An experimental result - say, a measured difference (of size d, say) in average contributions between heterogenous and homogenous groups of players - can then be said to be ‘internally valid' if (and only if) it correctly indicates that a causal effect (of size d) of agent heterogeneity on contribution levels exists in the experimental population. (The internal validity of an experimental result implies thus the existence of a phenomenon.) A result is said to be ‘externally valid' if it correctly indicates that the causal effect exists in other populations.
Slovic and Lichtenstein 1983 suggest that preference reversals are the result of informationprocessing effects, and occur because the mental processes brought to bear on valuation tasks are different from those brought to bear on choice tasks. Thus, one explanation of the reversal phenomenon holds that people have (at least) two different sets of preferences which are activated in different decision situations. Another explanation holds that there is something wrong with the experimental procedure. Yet another explanation is offered by regret theory. Regret theory is a theory of choice under uncertainty which models choice as the minimising of a function of the regret vector, defined as the difference between the outcome yielded by a given choice and the best outcome that could have been achieved in that state of nature.

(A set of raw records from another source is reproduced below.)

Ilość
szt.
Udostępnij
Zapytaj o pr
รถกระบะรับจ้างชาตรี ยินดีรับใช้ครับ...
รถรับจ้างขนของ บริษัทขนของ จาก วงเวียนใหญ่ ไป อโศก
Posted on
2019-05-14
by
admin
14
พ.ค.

The phenomenon of preference reversals is therefore consistent with at least three theoretical interpretations. This is a general fact about hypothesis testing: because theoretical hypotheses are never tested in isolation, and there is always some uncertainty concerning auxiliary assumptions, an apparent conflict between an experimentally established phenomenon and a theoretical hypothesis can always be interpreted in more than one ways - as refutation of the hypothesis at stake, as refutation of another theoretical claim made in the derivation of the prediction or as violation of an assumption about the experimental set-up.

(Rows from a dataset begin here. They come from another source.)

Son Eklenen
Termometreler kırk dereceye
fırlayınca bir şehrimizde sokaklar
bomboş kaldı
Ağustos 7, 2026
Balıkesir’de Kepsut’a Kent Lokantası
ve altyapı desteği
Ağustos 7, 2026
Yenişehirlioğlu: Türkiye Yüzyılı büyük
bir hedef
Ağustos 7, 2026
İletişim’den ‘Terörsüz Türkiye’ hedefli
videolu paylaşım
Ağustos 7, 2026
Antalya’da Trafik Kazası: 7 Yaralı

The problem of judging whether an inference from experimental situation to another situation (which may but does not have to be a policy situation) has come to be known as the ‘problem of external validity. The problem is essentially to decide under what conditions an experimental result can be projected onto a hitherto unobserved situation of interest. This is a genuine problem because experimental situations differ by their very nature more or less dramatically from those situations about which we would ultimately like to learn. One reason for this we have already encountered: experimental control makes experimental situations artificial to some extent, and people's behaviour may differ between these artificial laboratory and more ‘natural' policy situations.
There is another reason: University students are cheap, available and relatively reliable. They are used in economic experiments because it is convenient to do so, not because for some good epistemic reason. And there is a good chance that their behaviour differs from the behaviour of others, be they the population at large or specific target populations such as ‘managers of companies interested in buying licences for the use of the electromagnetic spectrum'.

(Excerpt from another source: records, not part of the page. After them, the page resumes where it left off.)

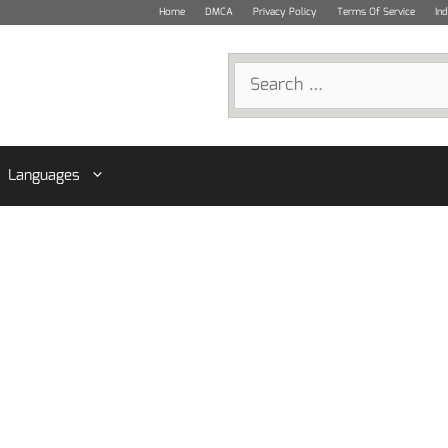
Home
DMCA
Privacy Policy
Terms Of Service
In
Search
for:
Languages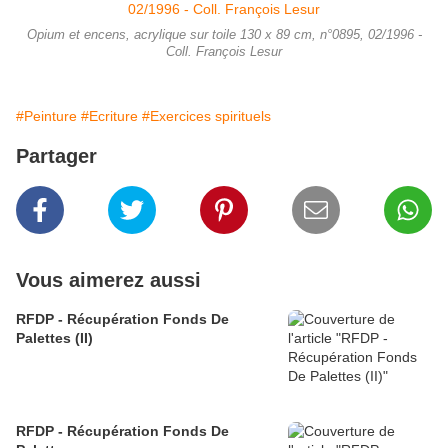
Opium et encens, acrylique sur toile 130 x 89 cm, n°0895, 02/1996 -
Coll. François Lesur
#Peinture
#Ecriture
#Exercices spirituels
Partager
Vous aimerez aussi
RFDP - Récupération Fonds De
Palettes (II)
RFDP - Récupération Fonds De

People's behaviour in economic experiments appear to vary with factors such as level of monetary incentives, culture and social norms, experience, the distribution of information, social status and what have you. It is therefore difficult to predict whether an experimental result will still hold when some of these factors differ between experiment and target situation - as is invariably the case. As far as I can see, the attempts at solutions philosophers of science have developed can be organised into four groups: solutions based on causal mechanisms, on causal tendencies, on engineering, and on field experiments.
An ‘artifactual field experiment' (AFE), then, is one that is just like a laboratory experiment, except that the subject pool is more representative of the target population of interest.
A ‘framed field experiment' (FFE) is also tightly controlled but with the field context in the commodity, task, stakes or information set of the subjects
A ‘natural field experiment' (NFE), finally, moves the environment from the lab to the field. That is, subjects are observed in their natural habitat rather than in a university laboratory. The only difference between NFEs and naturally occurring situations is that subjects are randomised into treatment and control groups (usually, unwittingly).Experiments are a powerful tool of scientific investigation because they allow the control of background factors in a way that makes causal inferences very reliable. But the reliability comes at the cost of increased unrealisticness with respect to the situations economists are ultimately interested in: ‘natural' market or policy situations.